CAREER: Modeling and Mitigating Error Propagation in High-Performance Computing Applications

In the world of high-performance computing (HPC), the growing complexity and shrinking size of hardware components make systems more vulnerable to "soft errors"— temporary glitches that can disrupt calculations. Traditionally, these issues were managed through hardware-based solutions like redundancy, but these approaches consume significant energy, a major concern for modern processors.

This project addresses the challenge of making HPC systems more resilient to soft errors without the high energy costs of traditional methods. It focuses on identifying and protecting the most vulnerable parts of a program — the specific states where errors are most likely to cause problems. By doing this efficiently, the project aims to ensure that programs can continue to function correctly even when errors occur.

The broader benefits of this project include advancing the field of reliable computing, promoting energy-efficient technologies, and supporting education by making cutting-edge resilience techniques accessible to software developers and classrooms. Ultimately, this work contributes to the creation of more robust and efficient computing systems that can handle the increasing demands of modern technology, benefiting industries, education, and society as a whole.

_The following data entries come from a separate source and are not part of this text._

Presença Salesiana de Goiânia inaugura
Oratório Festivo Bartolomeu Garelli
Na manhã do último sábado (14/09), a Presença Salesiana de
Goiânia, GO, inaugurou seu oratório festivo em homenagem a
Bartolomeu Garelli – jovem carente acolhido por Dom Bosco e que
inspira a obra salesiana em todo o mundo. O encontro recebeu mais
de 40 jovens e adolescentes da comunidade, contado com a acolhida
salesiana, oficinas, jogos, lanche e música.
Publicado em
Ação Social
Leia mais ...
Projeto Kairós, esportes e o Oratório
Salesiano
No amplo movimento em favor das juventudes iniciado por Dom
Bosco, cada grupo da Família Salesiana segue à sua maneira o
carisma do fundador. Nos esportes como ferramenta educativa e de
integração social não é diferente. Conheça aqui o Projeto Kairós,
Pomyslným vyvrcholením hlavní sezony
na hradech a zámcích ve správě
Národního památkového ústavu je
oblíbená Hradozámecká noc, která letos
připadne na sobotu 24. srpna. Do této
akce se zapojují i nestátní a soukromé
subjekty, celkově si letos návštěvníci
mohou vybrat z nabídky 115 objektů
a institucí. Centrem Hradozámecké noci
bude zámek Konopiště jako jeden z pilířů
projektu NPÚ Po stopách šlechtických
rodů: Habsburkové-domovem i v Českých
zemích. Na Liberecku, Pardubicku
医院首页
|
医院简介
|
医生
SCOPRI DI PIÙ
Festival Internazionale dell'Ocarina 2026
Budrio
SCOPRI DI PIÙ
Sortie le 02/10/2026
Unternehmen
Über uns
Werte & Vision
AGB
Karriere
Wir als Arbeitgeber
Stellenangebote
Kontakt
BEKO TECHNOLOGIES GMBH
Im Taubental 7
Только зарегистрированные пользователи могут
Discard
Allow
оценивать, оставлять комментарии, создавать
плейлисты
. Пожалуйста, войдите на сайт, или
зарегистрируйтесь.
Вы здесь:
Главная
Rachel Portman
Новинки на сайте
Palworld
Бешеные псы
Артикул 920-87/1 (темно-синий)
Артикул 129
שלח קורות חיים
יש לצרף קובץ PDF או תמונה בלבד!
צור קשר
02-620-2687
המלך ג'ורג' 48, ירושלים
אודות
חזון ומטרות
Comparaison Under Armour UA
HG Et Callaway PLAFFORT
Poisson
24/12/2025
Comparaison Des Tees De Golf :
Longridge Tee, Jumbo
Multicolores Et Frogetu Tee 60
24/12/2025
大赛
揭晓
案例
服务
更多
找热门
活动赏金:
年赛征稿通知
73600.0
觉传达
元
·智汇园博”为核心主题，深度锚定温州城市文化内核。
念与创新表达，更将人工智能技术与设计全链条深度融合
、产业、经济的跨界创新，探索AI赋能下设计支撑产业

This project aims to address the increasing vulnerability of HPC systems to transient hardware faults, or soft errors, which are exacerbated by larger system scales, advanced technology scaling, and lower operating voltages. Traditional hardware-only solutions such as dual modular redundancy are becoming less viable due to their high energy consumption, making it essential for future HPC applications to tolerate such faults.

The project focuses on developing a compiler-directed framework that rapidly and accurately models error propagation, identifying and protecting only the most vulnerable program states to minimize performance and energy overheads. The project involves integrating static program analysis, dynamic input fuzzing, program invariants, redundancy, and compiler code transformations to create an efficient protection strategy.

By automating the process of hardening programs to meet specific reliability targets, the investigator aims to advance the field of reliable computing, reducing the barriers to implementing resilience techniques in HPC systems, and contributing to the development of energy-efficient, fault-tolerant software.

This project is jointly funded by the Software and Hardware Foundations Program, the Office of Advanced Cyberinfrastructure, and the Established Program to Stimulate Competitive Research (EPSCoR) Program.

This award reflects NSF's statutory mission and has been deemed worthy of support through evaluation using the Foundation's intellectual merit and broader impacts review criteria.